Segment Open

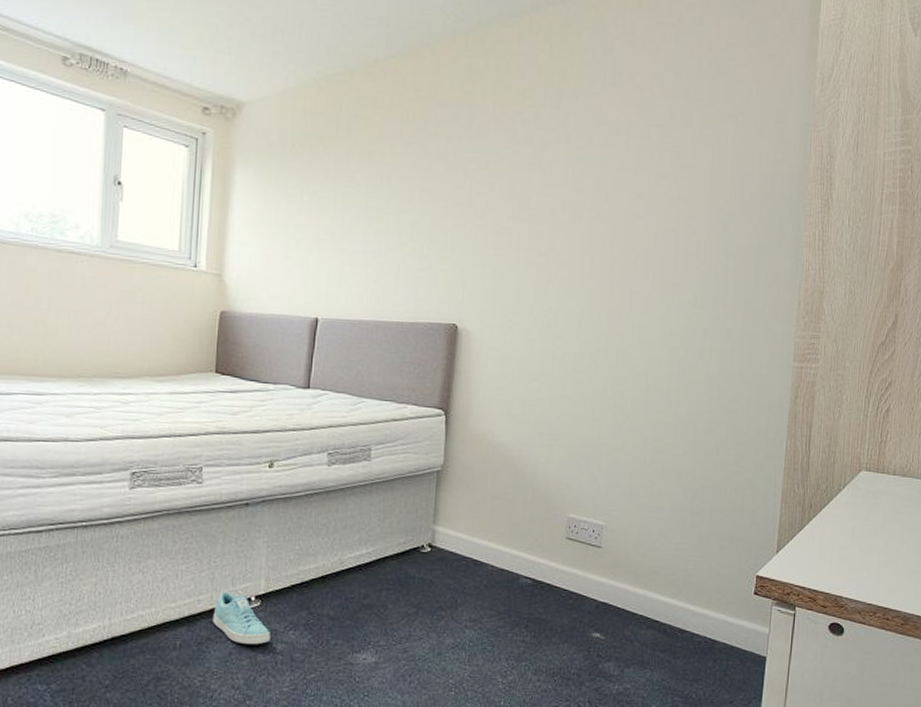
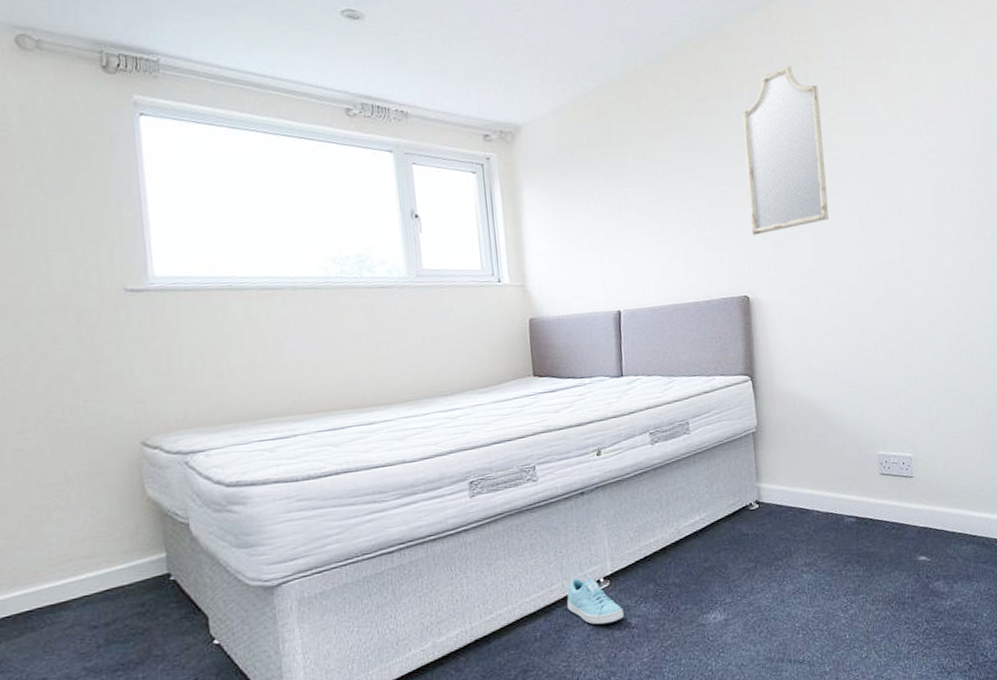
home mirror: none [472,81,570,261] -> present [742,65,829,235]

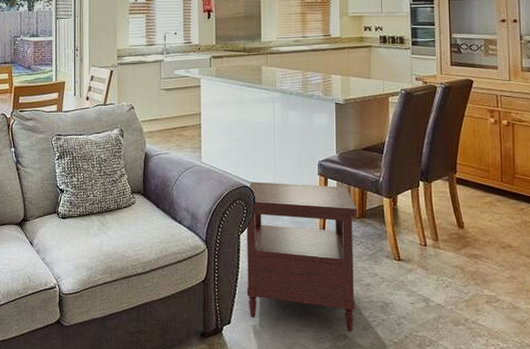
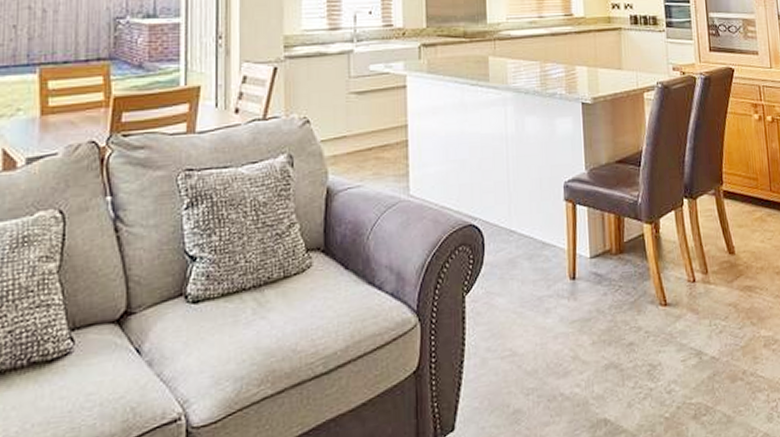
side table: present [246,182,357,333] -> none [473,213,617,417]

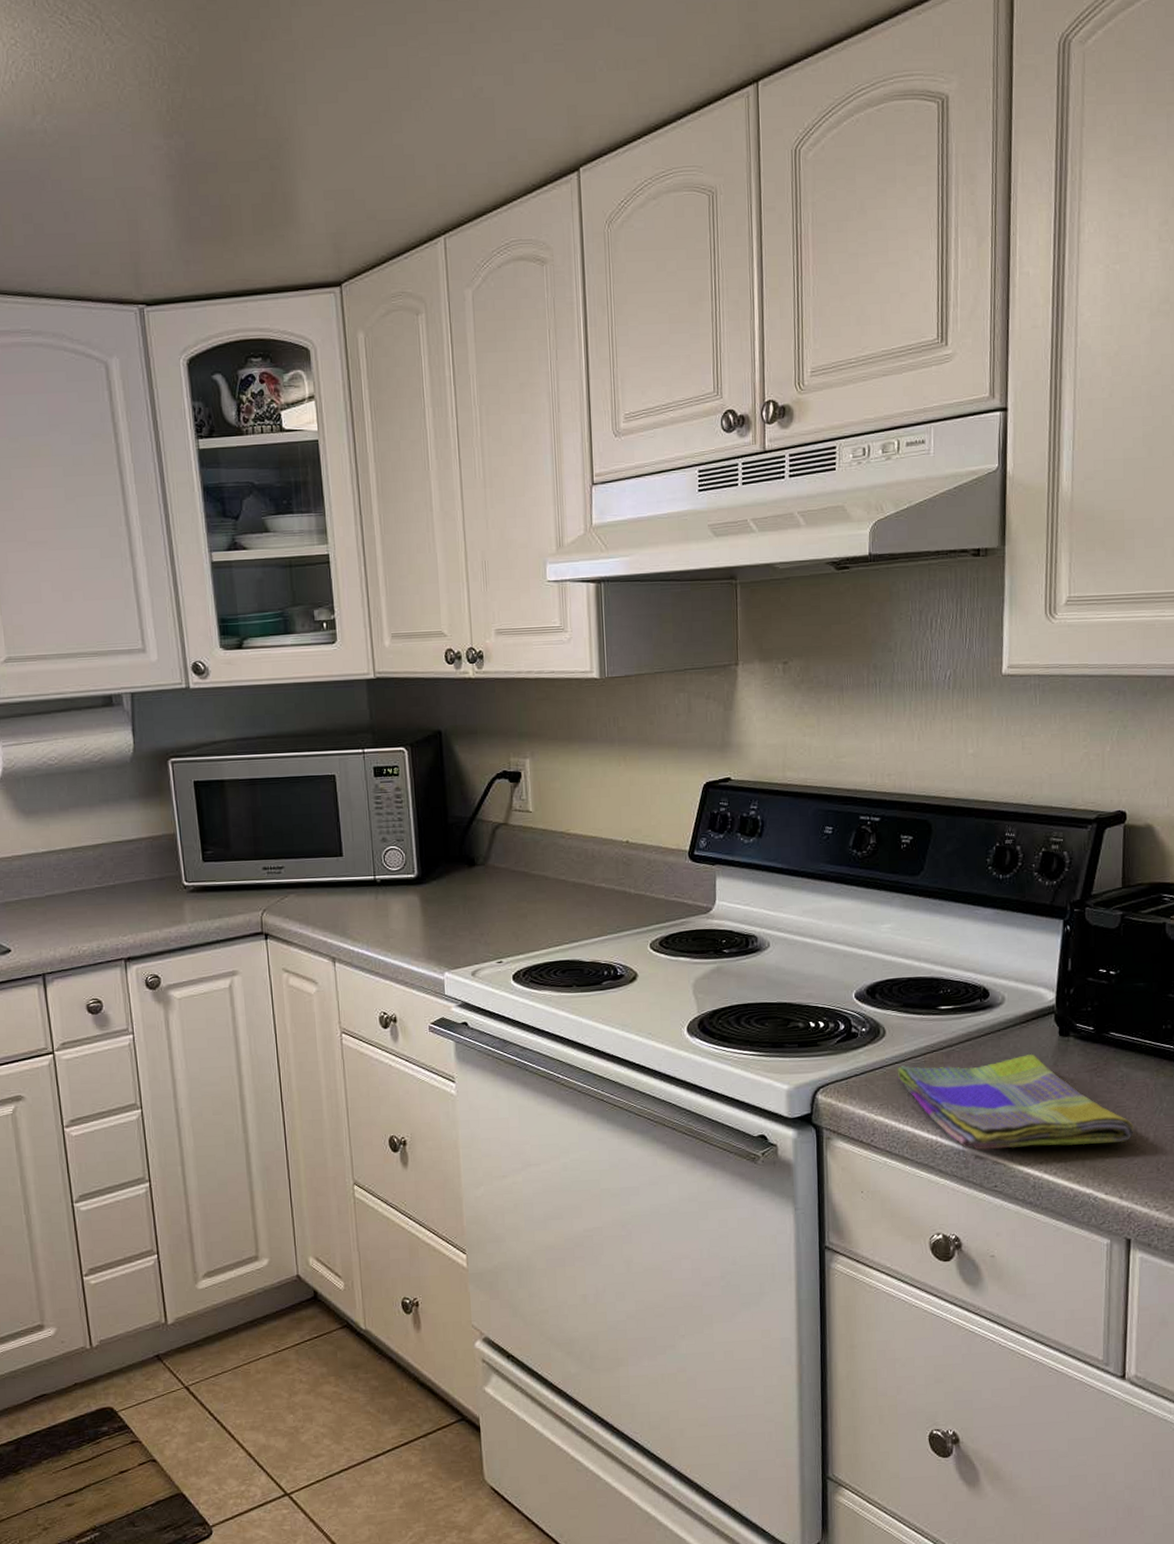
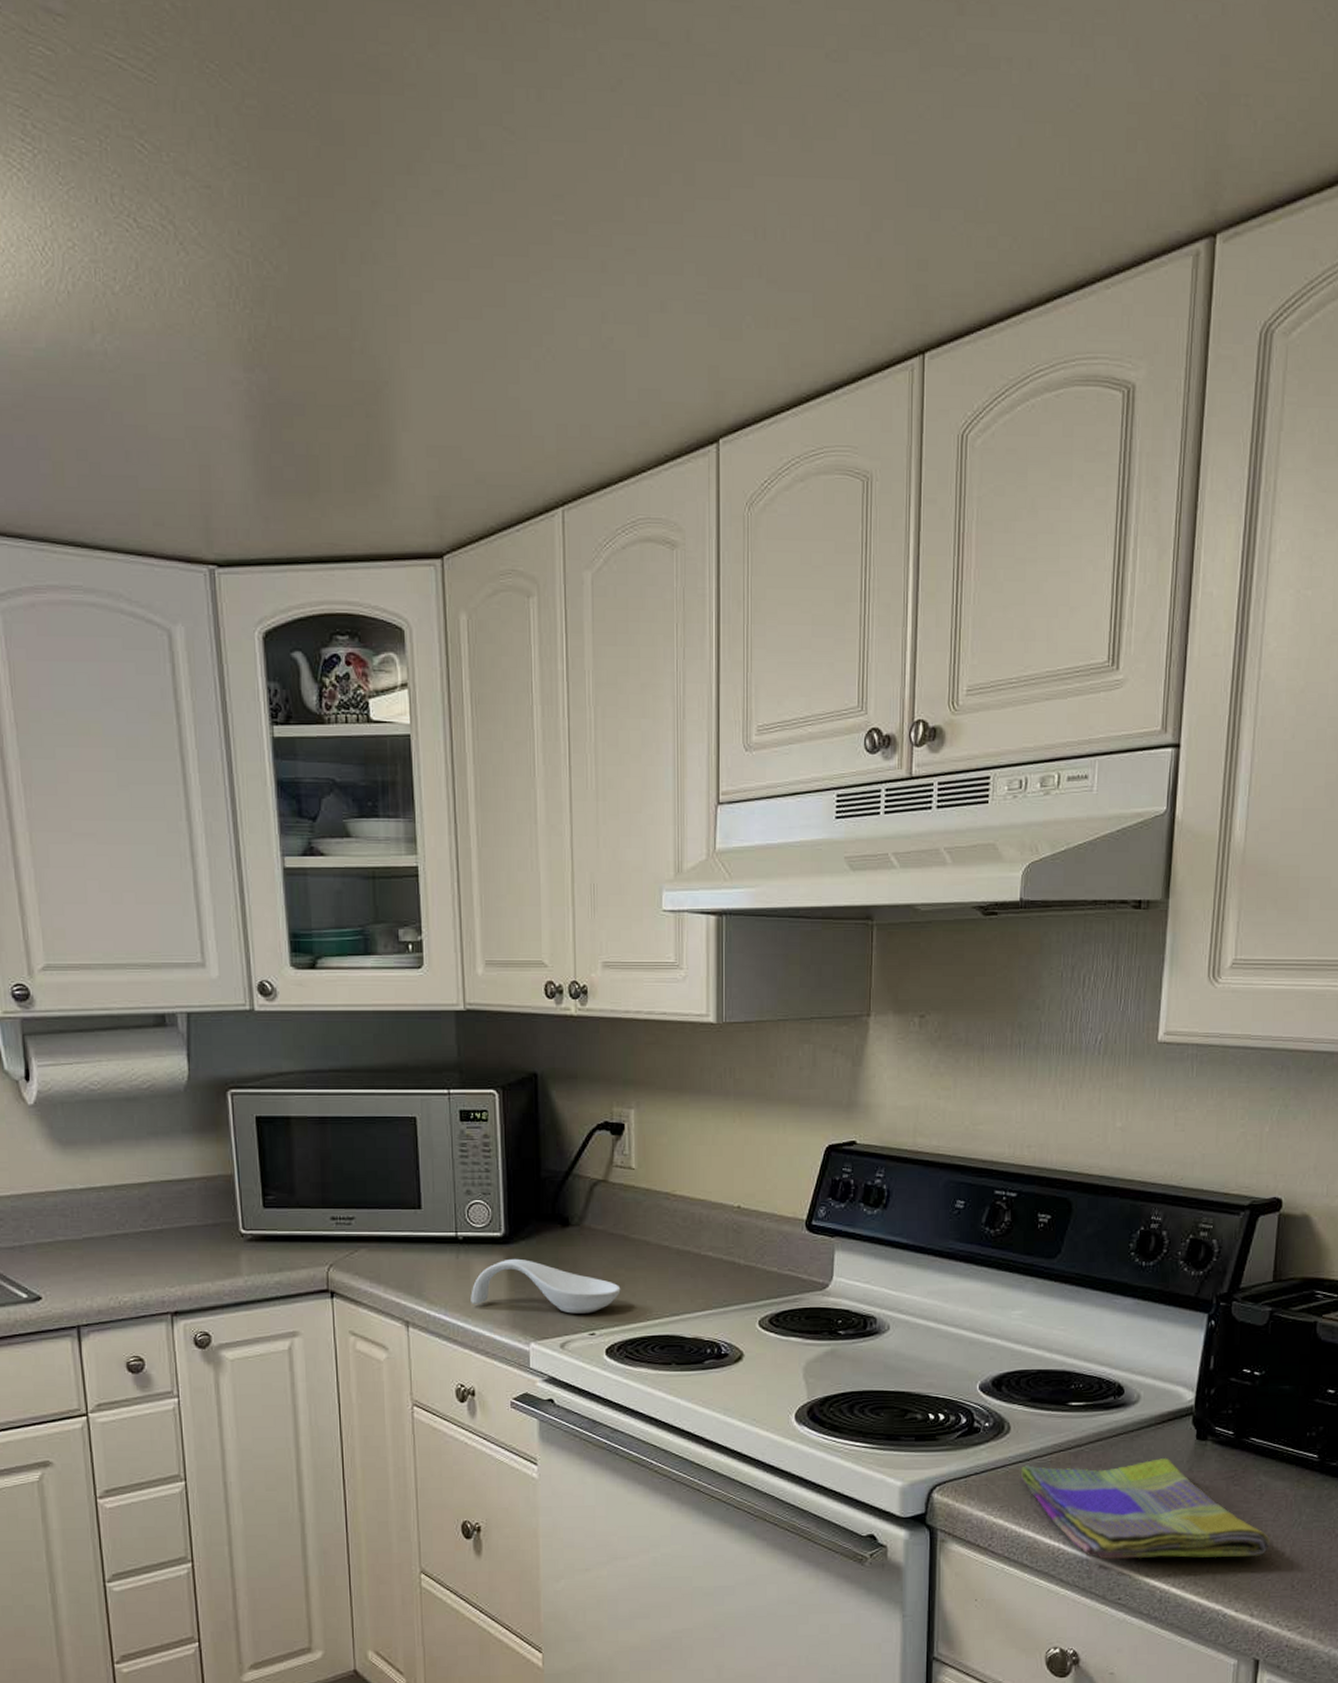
spoon rest: none [389,897,524,945] -> present [471,1258,621,1314]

Segment Closed

The reply has to reproduce every line above verbatim and contain no pictures.

home mirror: none [472,81,570,261] -> present [742,65,829,235]

side table: present [246,182,357,333] -> none [473,213,617,417]

spoon rest: none [389,897,524,945] -> present [471,1258,621,1314]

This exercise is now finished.